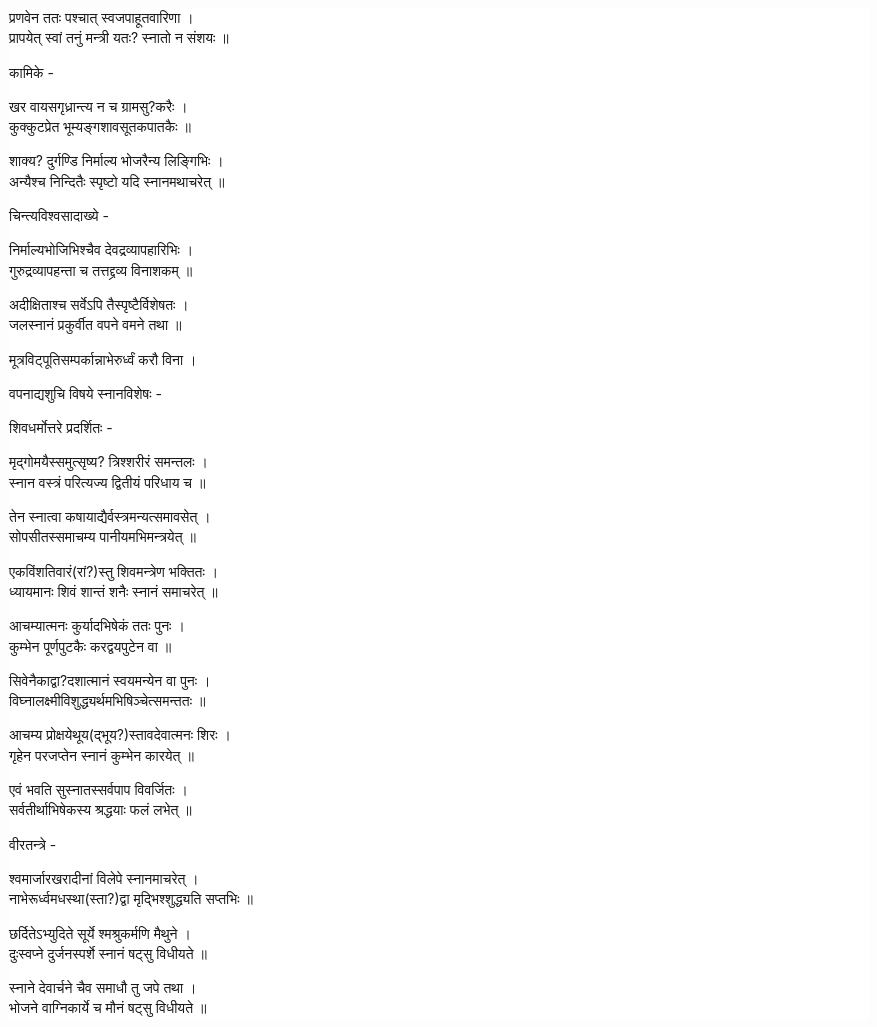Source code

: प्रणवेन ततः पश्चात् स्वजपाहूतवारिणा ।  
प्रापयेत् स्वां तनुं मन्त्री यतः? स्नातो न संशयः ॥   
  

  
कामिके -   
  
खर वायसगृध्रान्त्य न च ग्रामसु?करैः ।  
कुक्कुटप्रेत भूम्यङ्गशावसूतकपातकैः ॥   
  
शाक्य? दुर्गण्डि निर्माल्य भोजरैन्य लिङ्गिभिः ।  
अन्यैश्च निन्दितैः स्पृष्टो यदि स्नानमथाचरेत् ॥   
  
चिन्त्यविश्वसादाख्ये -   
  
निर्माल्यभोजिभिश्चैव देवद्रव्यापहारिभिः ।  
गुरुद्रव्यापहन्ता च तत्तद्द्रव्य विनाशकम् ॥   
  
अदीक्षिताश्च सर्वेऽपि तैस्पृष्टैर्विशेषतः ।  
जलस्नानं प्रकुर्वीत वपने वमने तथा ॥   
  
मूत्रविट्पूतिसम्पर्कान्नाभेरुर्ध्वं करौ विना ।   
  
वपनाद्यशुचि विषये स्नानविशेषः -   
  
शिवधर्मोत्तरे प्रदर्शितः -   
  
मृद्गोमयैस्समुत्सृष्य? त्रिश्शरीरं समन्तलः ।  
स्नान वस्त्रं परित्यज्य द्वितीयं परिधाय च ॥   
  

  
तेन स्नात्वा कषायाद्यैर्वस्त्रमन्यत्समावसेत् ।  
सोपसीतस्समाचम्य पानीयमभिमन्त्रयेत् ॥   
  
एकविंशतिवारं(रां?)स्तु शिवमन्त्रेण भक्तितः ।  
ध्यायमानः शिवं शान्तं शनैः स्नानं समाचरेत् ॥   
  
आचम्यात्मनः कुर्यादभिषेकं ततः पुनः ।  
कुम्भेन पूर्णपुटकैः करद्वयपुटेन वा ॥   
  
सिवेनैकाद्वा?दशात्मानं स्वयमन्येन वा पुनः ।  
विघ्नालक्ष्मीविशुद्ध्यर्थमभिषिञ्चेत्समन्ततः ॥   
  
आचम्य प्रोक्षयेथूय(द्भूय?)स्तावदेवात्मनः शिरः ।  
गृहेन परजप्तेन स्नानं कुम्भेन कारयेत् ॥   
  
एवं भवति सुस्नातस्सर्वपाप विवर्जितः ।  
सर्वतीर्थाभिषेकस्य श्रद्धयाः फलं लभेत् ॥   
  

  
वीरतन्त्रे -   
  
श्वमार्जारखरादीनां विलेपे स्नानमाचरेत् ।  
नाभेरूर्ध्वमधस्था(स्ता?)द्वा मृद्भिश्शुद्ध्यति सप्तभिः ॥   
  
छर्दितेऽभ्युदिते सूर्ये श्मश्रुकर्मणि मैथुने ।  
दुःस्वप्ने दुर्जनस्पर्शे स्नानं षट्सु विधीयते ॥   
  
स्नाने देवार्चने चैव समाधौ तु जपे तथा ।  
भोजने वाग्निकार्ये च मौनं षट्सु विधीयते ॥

...

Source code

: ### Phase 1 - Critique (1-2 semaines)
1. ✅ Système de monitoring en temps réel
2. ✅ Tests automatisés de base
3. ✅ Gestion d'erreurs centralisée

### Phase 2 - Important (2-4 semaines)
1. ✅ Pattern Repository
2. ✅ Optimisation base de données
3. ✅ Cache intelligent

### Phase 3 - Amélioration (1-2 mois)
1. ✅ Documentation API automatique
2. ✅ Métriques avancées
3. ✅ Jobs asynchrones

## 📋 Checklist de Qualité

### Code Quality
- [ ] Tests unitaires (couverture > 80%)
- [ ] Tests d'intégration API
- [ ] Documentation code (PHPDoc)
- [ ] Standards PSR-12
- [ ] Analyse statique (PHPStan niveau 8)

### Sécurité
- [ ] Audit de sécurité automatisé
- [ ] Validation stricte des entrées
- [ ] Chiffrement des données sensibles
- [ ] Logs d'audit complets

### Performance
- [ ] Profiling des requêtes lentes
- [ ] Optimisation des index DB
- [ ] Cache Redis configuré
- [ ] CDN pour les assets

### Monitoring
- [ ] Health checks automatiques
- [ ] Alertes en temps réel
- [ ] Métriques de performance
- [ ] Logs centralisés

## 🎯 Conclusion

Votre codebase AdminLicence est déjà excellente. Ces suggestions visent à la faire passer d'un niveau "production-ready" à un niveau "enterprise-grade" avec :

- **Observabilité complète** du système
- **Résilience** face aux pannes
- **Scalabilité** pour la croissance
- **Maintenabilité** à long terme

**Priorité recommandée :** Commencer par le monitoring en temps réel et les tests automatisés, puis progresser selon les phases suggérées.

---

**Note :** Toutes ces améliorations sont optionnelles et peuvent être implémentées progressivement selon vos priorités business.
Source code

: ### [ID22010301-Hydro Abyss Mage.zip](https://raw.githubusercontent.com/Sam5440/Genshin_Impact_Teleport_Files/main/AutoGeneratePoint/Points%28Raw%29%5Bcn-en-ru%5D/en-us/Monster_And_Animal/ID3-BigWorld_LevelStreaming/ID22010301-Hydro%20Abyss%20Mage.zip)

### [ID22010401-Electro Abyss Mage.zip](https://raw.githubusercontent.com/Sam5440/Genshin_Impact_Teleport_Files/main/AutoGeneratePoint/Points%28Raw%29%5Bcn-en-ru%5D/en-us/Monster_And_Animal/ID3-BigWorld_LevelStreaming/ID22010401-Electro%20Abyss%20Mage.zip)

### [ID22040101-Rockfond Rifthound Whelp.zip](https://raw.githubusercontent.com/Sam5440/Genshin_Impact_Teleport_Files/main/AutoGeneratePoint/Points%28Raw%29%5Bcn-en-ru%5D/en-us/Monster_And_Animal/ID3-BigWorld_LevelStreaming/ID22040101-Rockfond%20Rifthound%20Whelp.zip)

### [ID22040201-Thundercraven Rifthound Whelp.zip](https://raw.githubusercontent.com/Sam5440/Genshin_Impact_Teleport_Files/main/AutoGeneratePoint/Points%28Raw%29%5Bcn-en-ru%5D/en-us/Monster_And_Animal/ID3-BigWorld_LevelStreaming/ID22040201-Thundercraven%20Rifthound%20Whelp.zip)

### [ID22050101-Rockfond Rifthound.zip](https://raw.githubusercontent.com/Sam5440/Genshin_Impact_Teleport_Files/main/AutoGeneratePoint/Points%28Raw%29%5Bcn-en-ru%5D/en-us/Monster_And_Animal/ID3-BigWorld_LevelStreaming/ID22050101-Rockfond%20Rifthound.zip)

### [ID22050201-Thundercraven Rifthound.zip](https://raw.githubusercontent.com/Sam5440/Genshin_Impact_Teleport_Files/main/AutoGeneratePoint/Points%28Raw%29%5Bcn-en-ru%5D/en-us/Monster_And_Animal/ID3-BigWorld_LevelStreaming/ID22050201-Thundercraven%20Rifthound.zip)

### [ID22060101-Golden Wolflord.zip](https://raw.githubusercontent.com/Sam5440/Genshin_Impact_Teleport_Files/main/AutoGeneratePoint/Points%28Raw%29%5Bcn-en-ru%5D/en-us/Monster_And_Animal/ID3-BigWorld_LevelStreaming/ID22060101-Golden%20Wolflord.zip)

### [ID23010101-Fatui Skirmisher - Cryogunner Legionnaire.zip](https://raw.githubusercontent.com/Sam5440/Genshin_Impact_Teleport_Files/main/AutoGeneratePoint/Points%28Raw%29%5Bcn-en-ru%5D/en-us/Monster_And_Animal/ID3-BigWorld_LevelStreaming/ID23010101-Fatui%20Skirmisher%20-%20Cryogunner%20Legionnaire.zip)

...

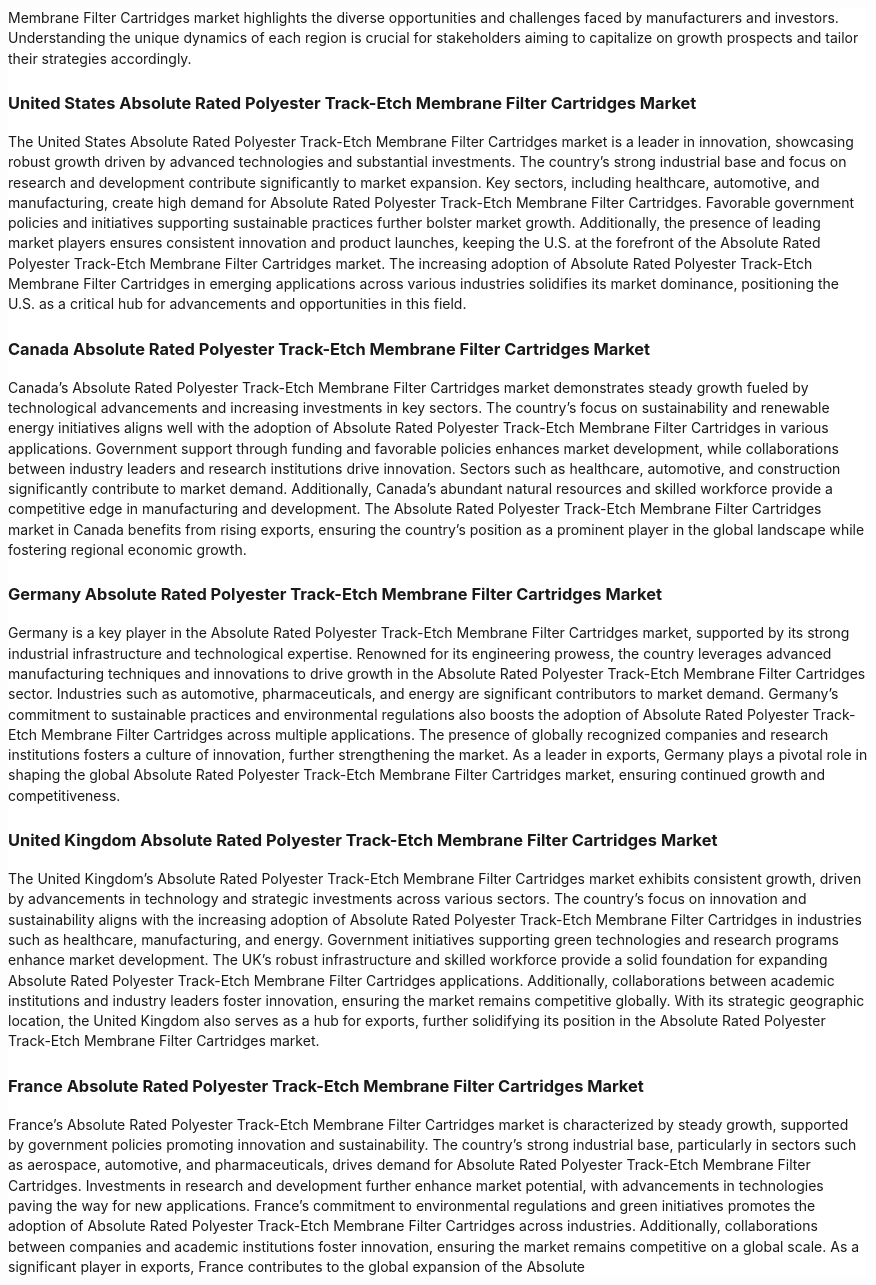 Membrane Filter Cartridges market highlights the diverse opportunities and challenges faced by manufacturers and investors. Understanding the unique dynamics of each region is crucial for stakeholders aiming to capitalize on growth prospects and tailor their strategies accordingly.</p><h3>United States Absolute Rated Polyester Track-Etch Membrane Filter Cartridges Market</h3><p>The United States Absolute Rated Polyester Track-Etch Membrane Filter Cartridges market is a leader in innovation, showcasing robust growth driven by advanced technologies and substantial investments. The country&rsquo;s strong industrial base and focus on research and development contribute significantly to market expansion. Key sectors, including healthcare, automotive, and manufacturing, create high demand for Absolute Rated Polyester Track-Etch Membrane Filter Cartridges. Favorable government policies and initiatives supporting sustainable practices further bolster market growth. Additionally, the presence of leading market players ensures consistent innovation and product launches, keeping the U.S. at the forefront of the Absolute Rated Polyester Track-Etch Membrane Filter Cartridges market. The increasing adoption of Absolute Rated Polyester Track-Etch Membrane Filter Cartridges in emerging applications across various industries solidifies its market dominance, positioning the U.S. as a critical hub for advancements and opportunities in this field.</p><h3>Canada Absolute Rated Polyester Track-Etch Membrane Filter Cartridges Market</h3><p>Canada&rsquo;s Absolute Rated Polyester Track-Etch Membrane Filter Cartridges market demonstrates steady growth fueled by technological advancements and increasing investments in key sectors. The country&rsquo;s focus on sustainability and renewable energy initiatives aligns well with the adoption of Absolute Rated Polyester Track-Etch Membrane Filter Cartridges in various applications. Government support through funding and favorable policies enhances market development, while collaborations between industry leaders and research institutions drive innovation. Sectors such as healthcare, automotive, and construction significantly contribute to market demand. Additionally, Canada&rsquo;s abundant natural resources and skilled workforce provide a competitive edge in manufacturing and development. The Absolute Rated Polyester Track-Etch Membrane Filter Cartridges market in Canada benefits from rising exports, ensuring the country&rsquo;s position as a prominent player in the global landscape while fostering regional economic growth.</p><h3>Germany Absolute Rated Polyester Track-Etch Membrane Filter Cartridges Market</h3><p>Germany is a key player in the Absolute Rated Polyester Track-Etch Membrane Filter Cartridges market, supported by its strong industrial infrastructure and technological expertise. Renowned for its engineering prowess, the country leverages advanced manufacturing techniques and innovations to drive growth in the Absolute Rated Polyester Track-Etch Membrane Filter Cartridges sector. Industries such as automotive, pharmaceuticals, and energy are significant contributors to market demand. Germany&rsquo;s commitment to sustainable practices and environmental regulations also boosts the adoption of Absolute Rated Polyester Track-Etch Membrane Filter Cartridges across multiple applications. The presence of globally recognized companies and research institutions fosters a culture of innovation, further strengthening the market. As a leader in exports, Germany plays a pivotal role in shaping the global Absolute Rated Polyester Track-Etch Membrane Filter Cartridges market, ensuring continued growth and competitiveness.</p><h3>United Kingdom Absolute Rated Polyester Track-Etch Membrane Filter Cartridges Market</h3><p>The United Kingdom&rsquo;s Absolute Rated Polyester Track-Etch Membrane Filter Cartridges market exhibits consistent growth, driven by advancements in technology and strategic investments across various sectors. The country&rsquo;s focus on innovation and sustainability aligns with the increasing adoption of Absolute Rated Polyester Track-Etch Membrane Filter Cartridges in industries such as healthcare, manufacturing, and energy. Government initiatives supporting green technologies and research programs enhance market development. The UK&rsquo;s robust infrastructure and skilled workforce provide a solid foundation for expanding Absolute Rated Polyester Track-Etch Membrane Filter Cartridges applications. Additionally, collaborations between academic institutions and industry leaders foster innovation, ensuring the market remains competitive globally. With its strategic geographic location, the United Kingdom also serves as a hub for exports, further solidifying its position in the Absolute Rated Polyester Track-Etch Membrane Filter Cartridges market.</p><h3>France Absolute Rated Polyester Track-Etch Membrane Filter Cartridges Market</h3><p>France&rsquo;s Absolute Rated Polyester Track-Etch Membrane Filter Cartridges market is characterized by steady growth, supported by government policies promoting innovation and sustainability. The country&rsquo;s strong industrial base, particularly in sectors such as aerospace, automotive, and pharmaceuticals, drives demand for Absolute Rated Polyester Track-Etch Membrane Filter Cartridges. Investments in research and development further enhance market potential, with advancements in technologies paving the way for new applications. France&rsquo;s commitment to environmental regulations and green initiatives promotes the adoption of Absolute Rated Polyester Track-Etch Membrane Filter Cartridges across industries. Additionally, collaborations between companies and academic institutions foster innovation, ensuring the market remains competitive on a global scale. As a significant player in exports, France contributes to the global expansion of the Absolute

● **What you will do**:
Retype exactly the lines above, from the one with "वपनाद्यशुचि विषये स्नानविशेषः" through the one with "भोजने वाग्निकार्ये च मौनं षट्सु विधीयते ॥", inclusive.

● **Solution to this task**:
वपनाद्यशुचि विषये स्नानविशेषः -   
  
शिवधर्मोत्तरे प्रदर्शितः -   
  
मृद्गोमयैस्समुत्सृष्य? त्रिश्शरीरं समन्तलः ।  
स्नान वस्त्रं परित्यज्य द्वितीयं परिधाय च ॥   
  

  
तेन स्नात्वा कषायाद्यैर्वस्त्रमन्यत्समावसेत् ।  
सोपसीतस्समाचम्य पानीयमभिमन्त्रयेत् ॥   
  
एकविंशतिवारं(रां?)स्तु शिवमन्त्रेण भक्तितः ।  
ध्यायमानः शिवं शान्तं शनैः स्नानं समाचरेत् ॥   
  
आचम्यात्मनः कुर्यादभिषेकं ततः पुनः ।  
कुम्भेन पूर्णपुटकैः करद्वयपुटेन वा ॥   
  
सिवेनैकाद्वा?दशात्मानं स्वयमन्येन वा पुनः ।  
विघ्नालक्ष्मीविशुद्ध्यर्थमभिषिञ्चेत्समन्ततः ॥   
  
आचम्य प्रोक्षयेथूय(द्भूय?)स्तावदेवात्मनः शिरः ।  
गृहेन परजप्तेन स्नानं कुम्भेन कारयेत् ॥   
  
एवं भवति सुस्नातस्सर्वपाप विवर्जितः ।  
सर्वतीर्थाभिषेकस्य श्रद्धयाः फलं लभेत् ॥   
  

  
वीरतन्त्रे -   
  
श्वमार्जारखरादीनां विलेपे स्नानमाचरेत् ।  
नाभेरूर्ध्वमधस्था(स्ता?)द्वा मृद्भिश्शुद्ध्यति सप्तभिः ॥   
  
छर्दितेऽभ्युदिते सूर्ये श्मश्रुकर्मणि मैथुने ।  
दुःस्वप्ने दुर्जनस्पर्शे स्नानं षट्सु विधीयते ॥   
  
स्नाने देवार्चने चैव समाधौ तु जपे तथा ।  
भोजने वाग्निकार्ये च मौनं षट्सु विधीयते ॥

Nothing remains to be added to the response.